“Because of COVID we can’t bring volunteers into the building for the food program so we are trying to reinvent it. We are going to have to get prepared food and are looking to have leadership students with a cart to deliver it.” — Susan Reno
NANAIMO — COVID-19 has caused upheaval and distress in schools throughout the province but its effects are falling hardest on the poorest children as the unfortunate state of affairs at Wellington Secondary school clearly illustrates.
This time last year there were plenty of volunteers able to prepare meals to feed 250 impoverished students who arrived at the school in various stages of hunger.
Most had nothing to eat for breakfast and some needed lunch as well as they had come to school with no food to last the day.
While hunger hasn’t changed, the ability to feed those students has deteriorated.
It’s become a problem, says Susan Reno, a child youth and family support worker.
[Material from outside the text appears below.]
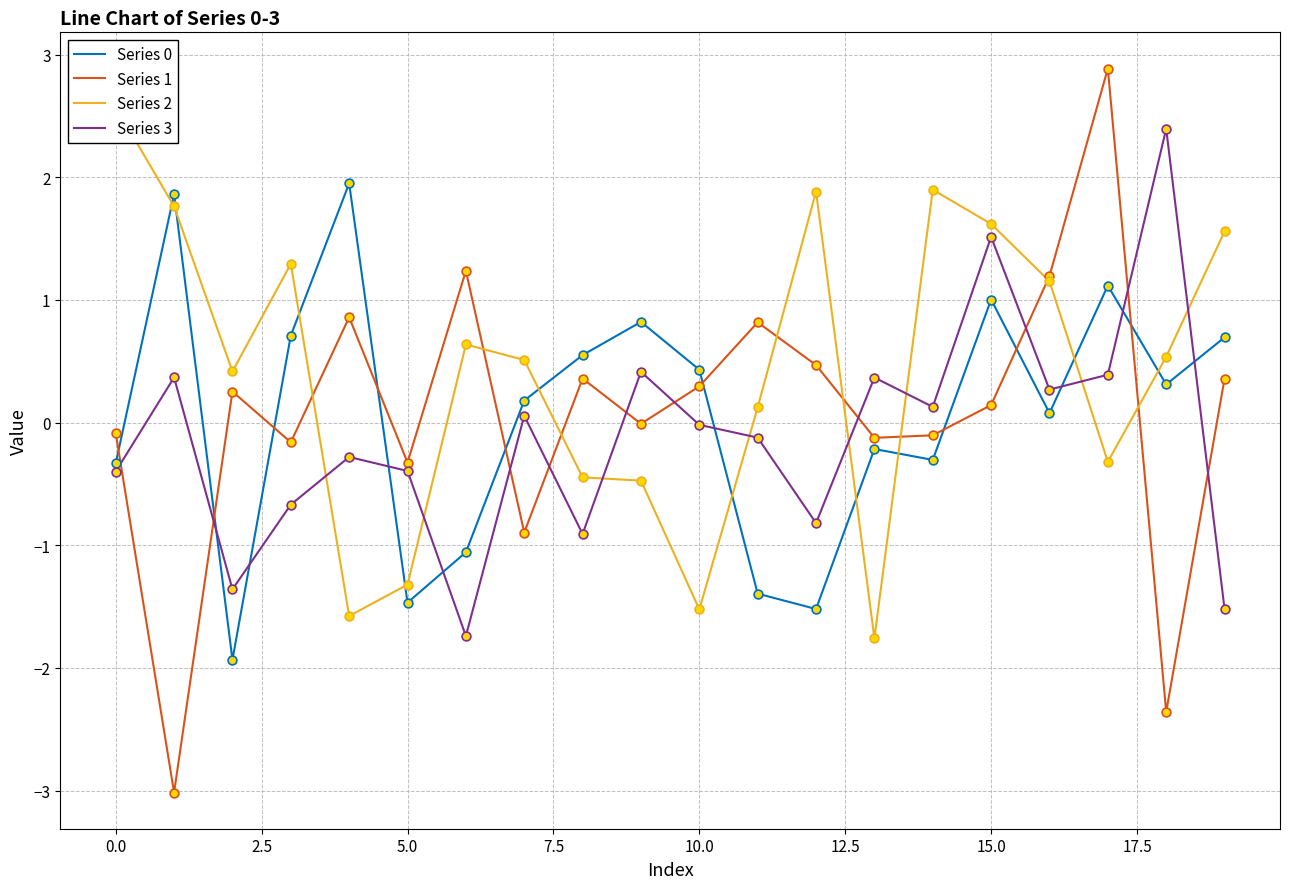

At which category is the sum across all series the highest?

15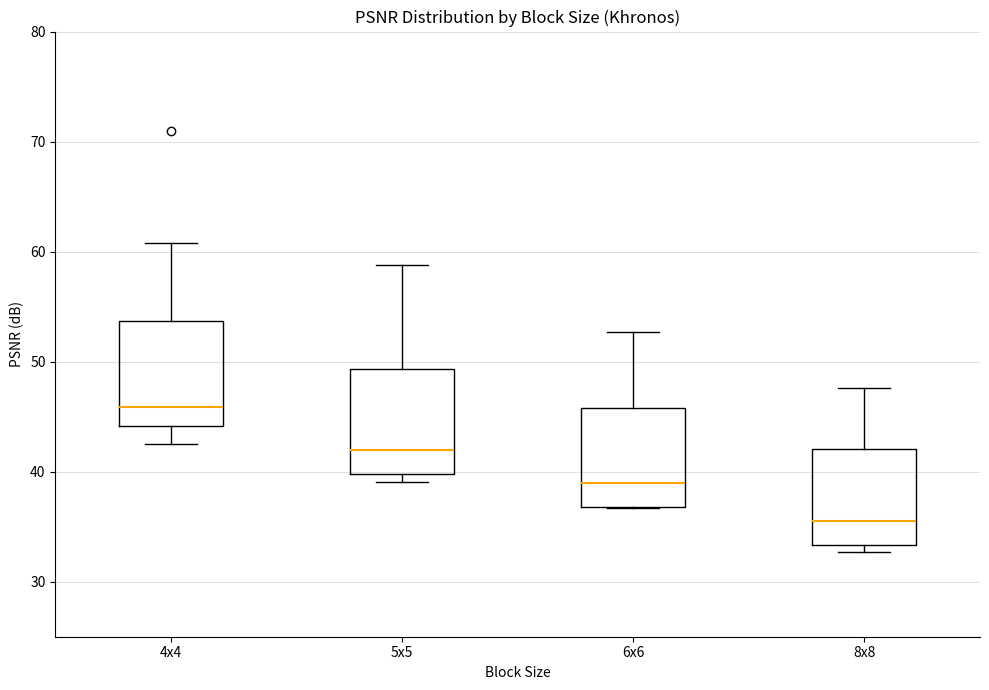

Which box's median line is the lowest?

8x8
“Because of COVID we can’t bring volunteers into the building for the food program so we are trying to reinvent it,” said Reno. “We are going to have to get prepared food and are looking to have leadership students with a cart to deliver it.
“COVID has made a big difference in our ability to offer meals. Right now we are just feeding them granola bars but we want to be able to give them yogurt, fruit cups, protein bars. And we need to find someone to make sandwiches.”
The school is asking The Vancouver Sun’s Adopt-A-School campaign for $5,000.
There are 950 students and about a third are considered vulnerable, meaning they are in need of food, clothing and other necessities such as bus fare.
It is estimated that in 2019, 22 per cent of Nanaimo children were living in poverty. The single parent poverty rate was 53 per cent but loss of jobs and income as a result of the pandemic will have raised those estimates.
“We need funding to be able to assist families to provide the things their children need to be successful at school,” said Reno.
Apart from food, students need adequate clothing and footwear.
“Some students don’t have appropriate clothing. Some wear clothing that is too small or has holes and their parents can’t afford to provide new items.
“We are heading into winter and we have students who don’t have a proper coat. They come to school in all weather just wearing a fleece hoody and sit in class wet.
“If they are cold and wet they can’t learn,” she said.
She sees some girls coming to school in suede boots — barely better than slippers for keeping out the wet and cold.
“Definitely not the best thing to wear in our climate.”
“We want to be able to buy them adequate clothes,” she said.
Another blow from COVID is that it is preventing Reno and other family workers from using their cars to transport impoverished students to necessary medical or counselling appointments when they can’t afford bus fare.
Before the pandemic she would also use her car to bring students to school or take them home.
“I could drive them home in poor weather or pick them up when they were having trouble getting to school on time. I can’t do that anymore.”
So students will need to use buses but they don’t have the money for the fare.
Neither does the school, which is rationing bus tickets and trying to limit students to two tickets a year.
“COVID’s changed everything,” said Reno.